(Saved entries)
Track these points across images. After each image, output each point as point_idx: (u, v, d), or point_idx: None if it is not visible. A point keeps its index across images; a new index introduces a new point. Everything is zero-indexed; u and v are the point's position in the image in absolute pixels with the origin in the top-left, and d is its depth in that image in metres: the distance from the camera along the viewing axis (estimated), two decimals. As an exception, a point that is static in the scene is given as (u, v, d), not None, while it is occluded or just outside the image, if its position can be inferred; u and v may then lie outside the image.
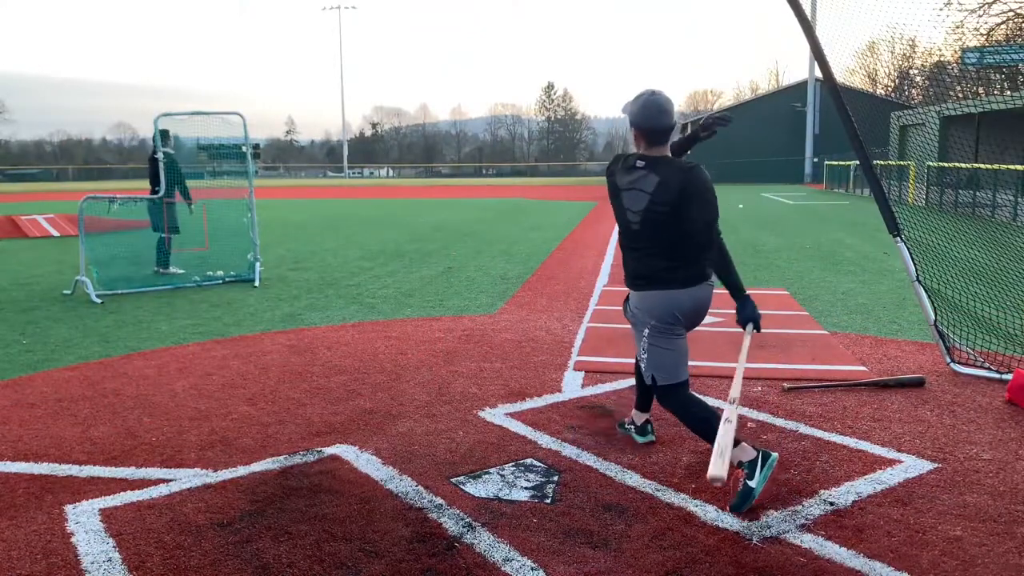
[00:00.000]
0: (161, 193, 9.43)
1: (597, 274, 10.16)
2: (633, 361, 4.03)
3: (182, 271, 9.97)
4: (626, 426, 4.14)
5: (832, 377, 5.18)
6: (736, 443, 3.31)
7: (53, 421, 4.48)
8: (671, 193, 3.34)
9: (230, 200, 10.00)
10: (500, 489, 3.49)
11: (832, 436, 4.13)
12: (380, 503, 3.36)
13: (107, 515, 3.28)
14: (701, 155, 8.34)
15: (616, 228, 3.73)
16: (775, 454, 3.35)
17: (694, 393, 3.67)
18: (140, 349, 6.22)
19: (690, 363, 5.36)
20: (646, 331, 3.51)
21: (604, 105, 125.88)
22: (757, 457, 3.29)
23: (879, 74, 51.40)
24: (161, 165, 9.40)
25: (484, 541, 3.02)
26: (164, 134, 9.57)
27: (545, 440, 4.09)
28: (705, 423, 3.44)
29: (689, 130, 3.97)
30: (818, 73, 5.34)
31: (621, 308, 3.79)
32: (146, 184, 10.44)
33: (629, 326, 3.77)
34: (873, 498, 3.37)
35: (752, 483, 3.23)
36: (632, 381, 4.49)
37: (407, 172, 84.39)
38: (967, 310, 5.78)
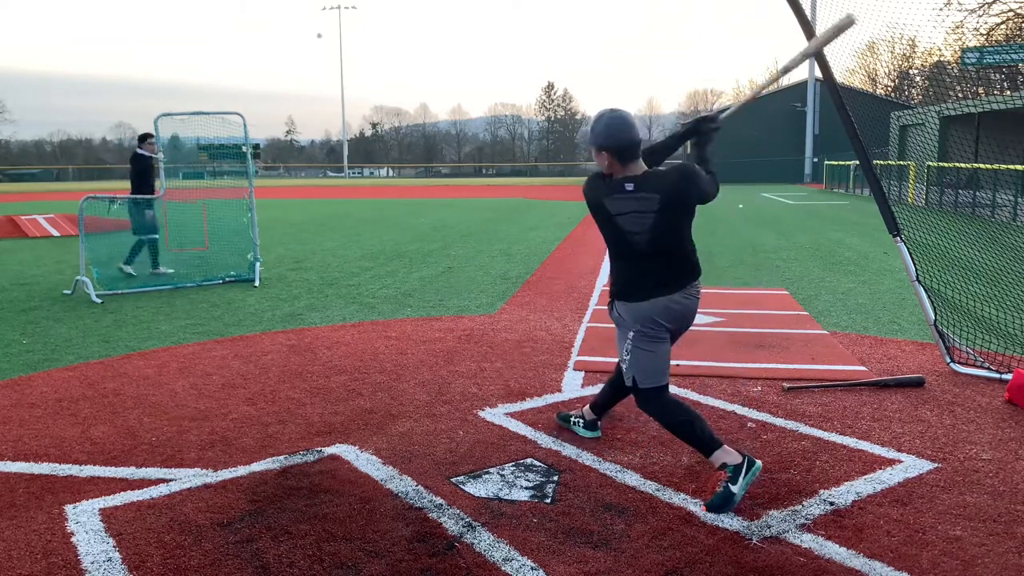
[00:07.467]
0: (161, 193, 9.48)
1: (597, 274, 10.15)
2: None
3: (172, 271, 10.00)
4: (572, 420, 4.18)
5: (832, 377, 5.18)
6: (719, 445, 3.38)
7: (53, 421, 4.48)
8: (675, 200, 3.32)
9: (230, 200, 10.02)
10: (500, 489, 3.49)
11: (832, 436, 4.13)
12: (380, 503, 3.37)
13: (107, 515, 3.28)
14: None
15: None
16: (760, 462, 3.38)
17: (674, 397, 3.63)
18: (140, 349, 6.23)
19: (691, 363, 5.40)
20: (631, 334, 3.50)
21: (604, 105, 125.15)
22: (742, 463, 3.31)
23: (879, 74, 51.50)
24: (161, 166, 9.42)
25: (484, 541, 3.03)
26: (143, 137, 9.99)
27: (545, 440, 4.09)
28: (687, 425, 3.44)
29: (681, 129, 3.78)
30: (818, 73, 5.34)
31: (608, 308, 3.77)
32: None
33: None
34: (873, 498, 3.37)
35: (735, 488, 3.25)
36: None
37: (407, 172, 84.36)
38: (967, 310, 5.78)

#### Brief
In your copy, every entry above must match word for word, and no picture may appear.

#### Exercise response
Track these points across images. After each image, output each point as point_idx: (u, v, d), or point_idx: None if it is not visible. A point keeps its index across images; a new index introduces a new point. Everything is zero-indexed; u and v are the point's position in the image in absolute pixels with the origin in the top-left, and d is its depth in that image in metres: the distance from the camera along the viewing axis (estimated), two decimals. As an exception, a point that is static in the scene is given as (u, v, d), not None, while it is occluded or just outside the image, if its position can be inferred; u and v may then lie outside the image.
[00:00.000]
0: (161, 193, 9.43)
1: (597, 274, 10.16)
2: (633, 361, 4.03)
3: (182, 271, 9.97)
4: (626, 426, 4.14)
5: (832, 377, 5.18)
6: (736, 443, 3.31)
7: (53, 421, 4.48)
8: (671, 193, 3.34)
9: (230, 200, 10.00)
10: (500, 489, 3.49)
11: (832, 436, 4.13)
12: (380, 503, 3.36)
13: (107, 515, 3.28)
14: (701, 155, 8.34)
15: (616, 228, 3.73)
16: (775, 454, 3.35)
17: (694, 393, 3.67)
18: (140, 349, 6.22)
19: (690, 363, 5.36)
20: (646, 331, 3.51)
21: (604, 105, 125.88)
22: (757, 457, 3.29)
23: (879, 74, 51.40)
24: (161, 165, 9.40)
25: (484, 541, 3.02)
26: (164, 134, 9.57)
27: (545, 440, 4.09)
28: (705, 423, 3.44)
29: (689, 130, 3.97)
30: (818, 73, 5.34)
31: (621, 308, 3.79)
32: (146, 184, 10.44)
33: (629, 326, 3.77)
34: (873, 498, 3.37)
35: (752, 483, 3.23)
36: (632, 381, 4.49)
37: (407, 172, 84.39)
38: (967, 310, 5.78)
[00:07.467]
0: (161, 193, 9.48)
1: (597, 274, 10.15)
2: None
3: (172, 271, 10.00)
4: (572, 420, 4.18)
5: (832, 377, 5.18)
6: (719, 445, 3.38)
7: (53, 421, 4.48)
8: (675, 200, 3.32)
9: (230, 200, 10.02)
10: (500, 489, 3.49)
11: (832, 436, 4.13)
12: (380, 503, 3.37)
13: (107, 515, 3.28)
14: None
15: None
16: (760, 462, 3.38)
17: (674, 397, 3.63)
18: (140, 349, 6.23)
19: (691, 363, 5.40)
20: (631, 334, 3.50)
21: (604, 105, 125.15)
22: (742, 463, 3.31)
23: (879, 74, 51.50)
24: (161, 166, 9.42)
25: (484, 541, 3.03)
26: (143, 137, 9.99)
27: (545, 440, 4.09)
28: (687, 425, 3.44)
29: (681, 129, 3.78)
30: (818, 73, 5.34)
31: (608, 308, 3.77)
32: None
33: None
34: (873, 498, 3.37)
35: (735, 488, 3.25)
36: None
37: (407, 172, 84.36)
38: (967, 310, 5.78)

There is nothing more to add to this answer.